The conversation category grows with every exchange. Each message you send and each response the agent generates adds tokens. Tool call results, file contents, and code snippets all count.

When you see the conversation segment taking up most of the stacked bar, you know the context window is filling because of chat history, not configuration.

Decide when to start a new thread

Use the ring color as your guide:

Gray ring (under 50%). Keep going. You have plenty of room for longer back-and-forth sessions.

Orange ring (50-75%). Start thinking about whether you can wrap up the current task soon. If the agent is still performing well, you can continue. If you notice it repeating itself or forgetting earlier context, start a fresh thread.

Red ring (above 75%). The agent will begin losing access to earlier parts of the conversation. Messages near the start of the thread may drop out of context. Start a new thread and summarize what the agent needs to know.

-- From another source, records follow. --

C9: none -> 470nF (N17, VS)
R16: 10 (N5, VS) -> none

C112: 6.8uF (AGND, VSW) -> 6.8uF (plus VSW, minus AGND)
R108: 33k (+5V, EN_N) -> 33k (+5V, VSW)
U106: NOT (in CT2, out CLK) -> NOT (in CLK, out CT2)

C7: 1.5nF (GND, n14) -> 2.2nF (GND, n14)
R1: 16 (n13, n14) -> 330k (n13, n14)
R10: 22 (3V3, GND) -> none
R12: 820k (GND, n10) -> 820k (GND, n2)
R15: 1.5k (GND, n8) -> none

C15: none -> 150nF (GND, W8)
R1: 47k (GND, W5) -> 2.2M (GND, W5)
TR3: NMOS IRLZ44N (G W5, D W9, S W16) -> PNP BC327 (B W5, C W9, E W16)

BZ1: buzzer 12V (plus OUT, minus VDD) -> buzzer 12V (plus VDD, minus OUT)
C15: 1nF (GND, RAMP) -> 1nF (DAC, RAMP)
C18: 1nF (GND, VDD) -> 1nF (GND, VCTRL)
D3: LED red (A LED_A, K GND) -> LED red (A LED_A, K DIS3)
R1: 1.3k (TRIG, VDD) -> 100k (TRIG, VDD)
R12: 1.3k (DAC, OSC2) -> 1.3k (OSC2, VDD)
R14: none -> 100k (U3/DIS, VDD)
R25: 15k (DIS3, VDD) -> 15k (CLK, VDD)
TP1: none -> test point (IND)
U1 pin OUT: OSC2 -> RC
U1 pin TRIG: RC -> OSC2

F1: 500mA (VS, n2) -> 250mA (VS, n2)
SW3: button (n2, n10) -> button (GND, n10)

The ring resets when you switch to a different thread.

Audit per-message token counts

Open the History view to see a table of every message in the current conversation.

Each row shows:

  • Input tokens consumed by that request
  • Output tokens generated in the response
  • The model used
  • How long the request took
  • A timestamp

This view helps you spot which messages are expensive. A message where the agent reads and processes a large file will show a much higher input token count than a short question. If you are watching your API costs, the History view gives you the per-request accounting you need.

What happens when the context window fills up

The model cannot see messages that fall outside its context window. When the window is full, the oldest messages get truncated to make room for new ones.

You will notice this when the agent:

  • asks about something you already explained early in the conversation
  • repeats a tool call you already asked for
  • loses track of a decision made ten messages ago

These are signals to start a new thread, not signs that the model is broken.

Tips for managing token consumption

Use concise prompts. Long prompts with embedded file contents consume context faster than focused questions.

Start new threads for new topics. If you finish one task and move to another, a fresh thread gives you the full context budget for the new work.

Check the six-category breakdown if usage seems high. If the “Tool definitions” or “Skills” segments are unexpectedly large, you may have more tools or skills loaded than you need. Removing unused skills from the project frees up context space for conversation.

Watch the ring during long refactoring sessions. Multi-file refactors tend to generate long exchanges with large code blocks. The ring will tell you when you are approaching the limit before the agent starts losing context.

Summary

The token usage indicator sits in your chat input bar and updates after each agent turn. The ring shows context window consumption at a glance, with color thresholds at 50% and 75%. Click it to see a six-category breakdown of where your tokens are going. Use the History view to audit per-message costs.

Start a new thread when the ring turns orange or red. Your agent will thank you.